Em crise, o centro político se apropria do discurso que levou a extrema direita a galgar espaços de poder no mundo

A foice e o martelo de Andy Warhol, 1976
Cynara Menezes
13 de setembro de 2021, 21h43

No início de setembro, a revista britânica The Economist exibiu em reportagem de capa (na verdade um editorial) os “defeitos” que vê na “esquerda iliberal”, como denomina a parcela da esquerda que defende o chamado “identitarismo” ou que permanece fiel ao marxismo e aos ideais revolucionários. Com ataques frontais sobretudo ao movimento antirracista nos EUA, a “bíblia” do pensamento neoliberal aderiu ao neomacarthismo que anima a extrema direita no mundo.

No texto intitulado A Ameaça da Esquerda Iliberal, a revista, desde 2015 controlada pela família Agnelli (da Fiat, uma das apoiadoras de Benito Mussolini), estabelece qual a esquerda que pode ser “aceita” hoje: a que não menciona as lutas de classe, racial e de gênero; a que não aponta problemas estruturais, sistêmicos, na sociedade e no capitalismo; a que aceita estas contradições de forma pacífica, submissa, sem reagir a elas “violentamente”. Ou seja: a esquerda “consentida” pela Economist é praticamente uma direita.

A capa da Economist

As acusações feitas pela Economist parecem ter saído da pena de um Olavo de Carvalho. Os inimigos a combater estão nas escolas e universidades, “doutrinadas” pelo pensamento marxista graças ao filósofo alemão naturalizado norte-americano Herbert Marcuse (1898-1979) e ao educador brasileiro Paulo Freire (1921-1997). Sim, a fama de Freire como “má influência” para alunos e professores chegou até lá. O cerne do artigo é mostrar que a esquerda é autoritária.

O uso do termo “iliberal” como oposição a “liberal” em vez de “ditatorial” é um calculado e estratégico eufemismo: os “liberais” também denominam “democracia iliberal” regimes autoritários como o de Viktor Orbán na Hungria; ou o de Bolsonaro no Brasil. Nicolás Maduro, no entanto, continua a ser chamado de “ditador” da Venezuela, embora existam eleições no país.

A “bíblia” neoliberal estabelece qual esquerda pode ser “aceita” hoje: a que ignora as lutas de classe, racial e gênero; a que aceita, submissa, as contradições sistêmicas do capitalismo. A esquerda “consentida” pela Economist é praticamente uma direita

“Muitos alunos se agarraram a um corpo teórico que une textos obscurantistas a apelos à ação social (ou ‘práxis’) que vêm se desenvolvendo na academia há décadas. Em 1965, Herbert Marcuse, um teórico crítico, cunhou a frase ‘tolerância repressiva’, a noção de que a liberdade de expressão poderia ser retirada da direita para que possamos progredir, já que o ‘cancelamento do credo liberal da discussão livre e igualitária’ pode ser necessário para acabar com a opressão”, diz a revista sobre o texto Tolerância Repressiva de Marcuse, cujo objetivo nunca foi calar vozes dissonantes e sim calar… o fascismo, à maneira do que havia feito Karl Popper 20 anos antes com o Paradoxo da Tolerância. O artigo de Marcuse é considerado inclusive uma resposta ao paradoxo proposto por Popper.

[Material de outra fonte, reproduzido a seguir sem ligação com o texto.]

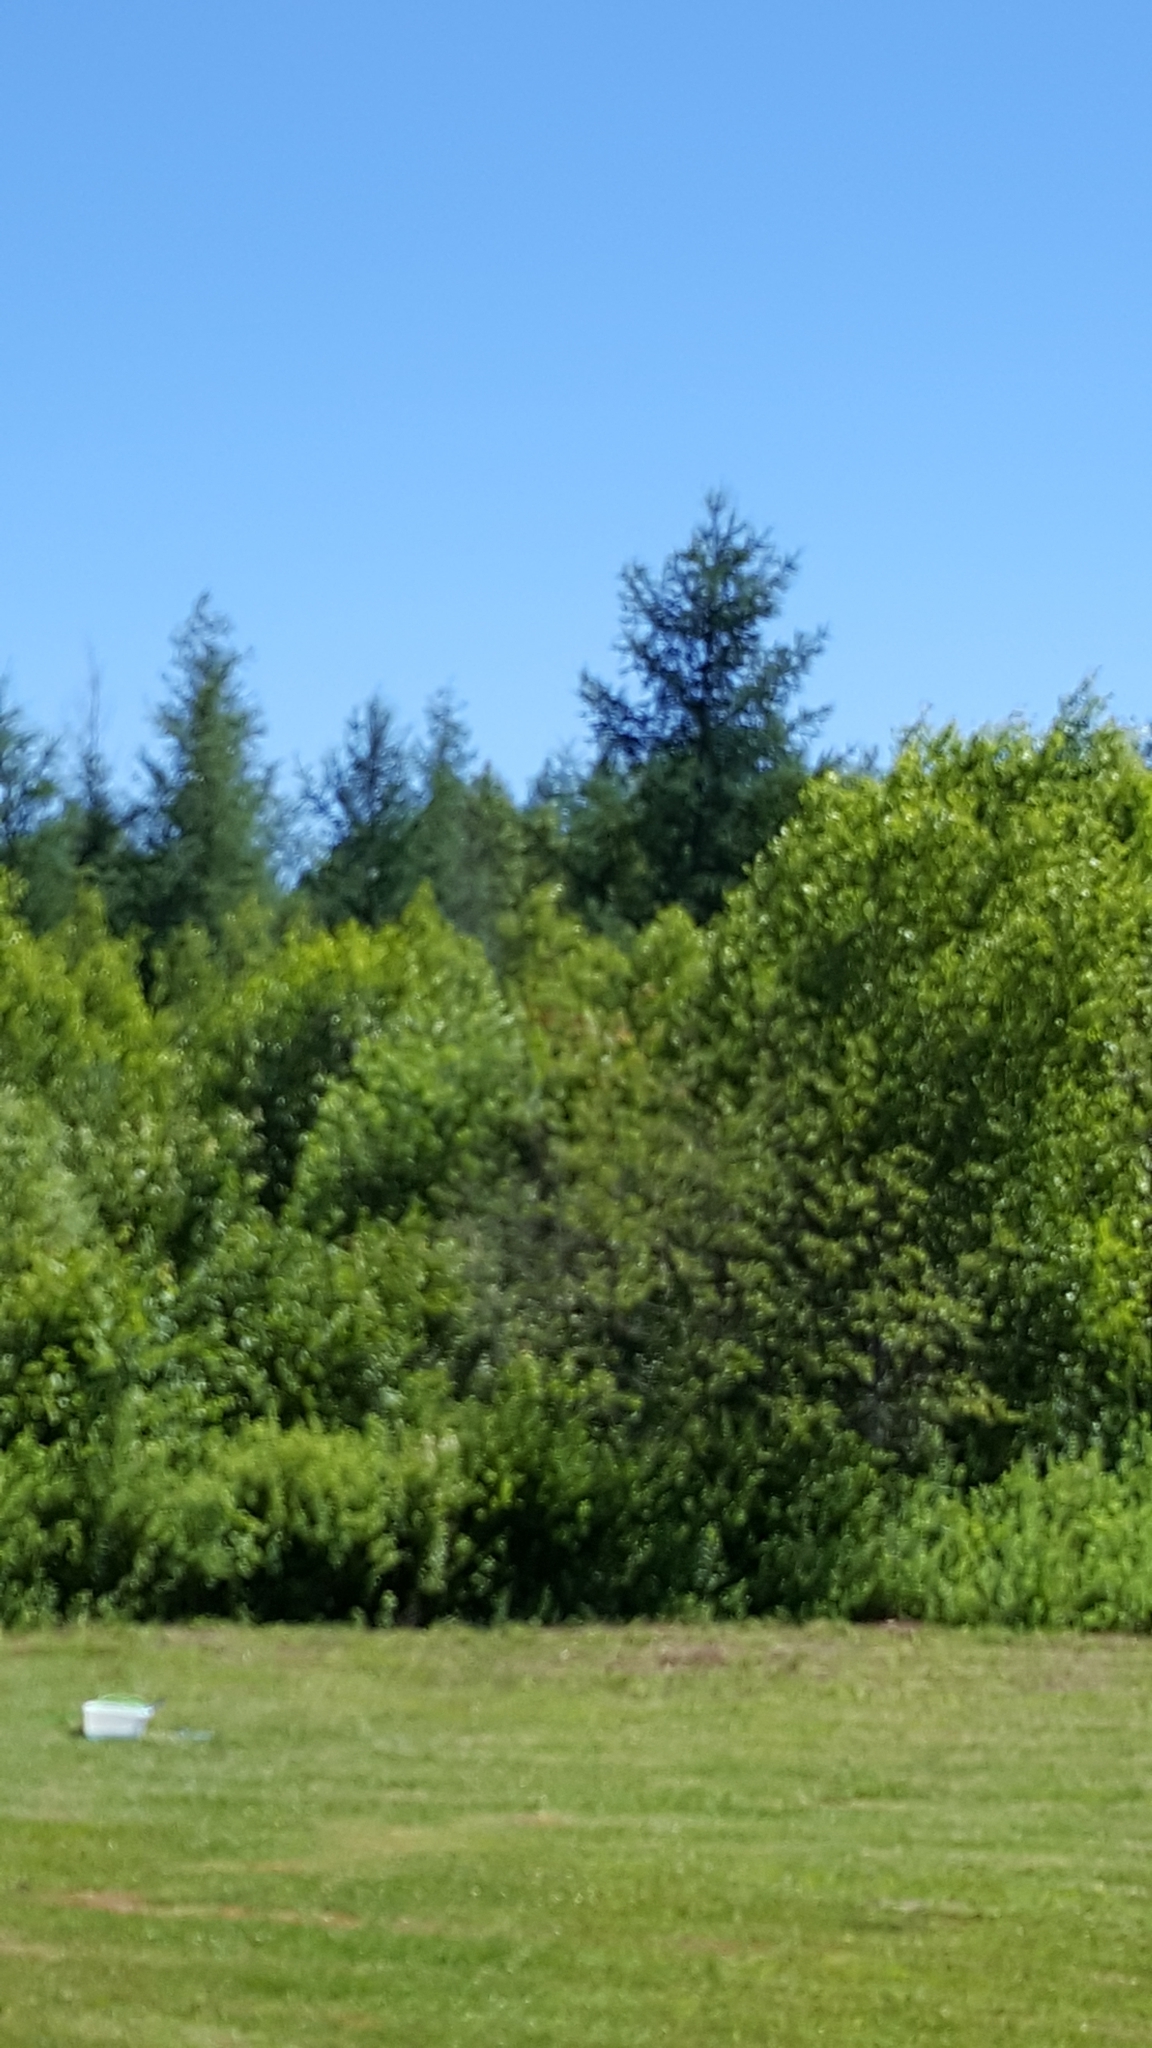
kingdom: Plantae
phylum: Tracheophyta
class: Pinopsida
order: Pinales
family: Pinaceae
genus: Larix
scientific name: Larix laricina
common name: American larch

Pintar a esquerda como “autoritária”, como faziam os macarthistas nos anos 1950 e como fazem os extremistas de direita na atualidade, ao que tudo indica se tornou uma ação coordenada globalmente também entre a direita dita liberal. No Brasil, ataques ao mesmo texto de Marcuse podem ser encontrados tanto em sites de extrema direita quanto em jornais autodenominados “liberais” como o Estadão. Como Marcuse tornou os estudantes de hoje mais intolerantes que seus pais, publicou o vetusto matutino paulista em 2017, tradução do artigo da estadunidense April Kelly Woessner, que joga sobre as costas do filósofo a responsabilidade sobre a disseminação das lutas identitárias e não à desigualdade gerada pelo capitalismo.

O quadro pintado pela revista da vida acadêmica nos EUA é em tudo similar ao modo como o ministro da Educação de Bolsonaro, Milton Ribeiro, enxerga as universidades: um lugar dominado pelo pensamento de esquerda onde quem ousa discordar é calado à força

Outra influência nefasta apontada pela Economist sobre os professores  e estudantes das “escolas de elite” e universidades dos EUA é a de Paulo Freire, “um educador brasileiro cuja Pedagogia do Oprimido (publicada em inglês em 1970) defendia uma pedagogia libertadora no espírito da Revolução Cultural de Mao, na qual ‘os oprimidos desvendam o mundo da opressão e através da práxis se comprometem para a sua transformação'”. Steve Bannon não diria melhor.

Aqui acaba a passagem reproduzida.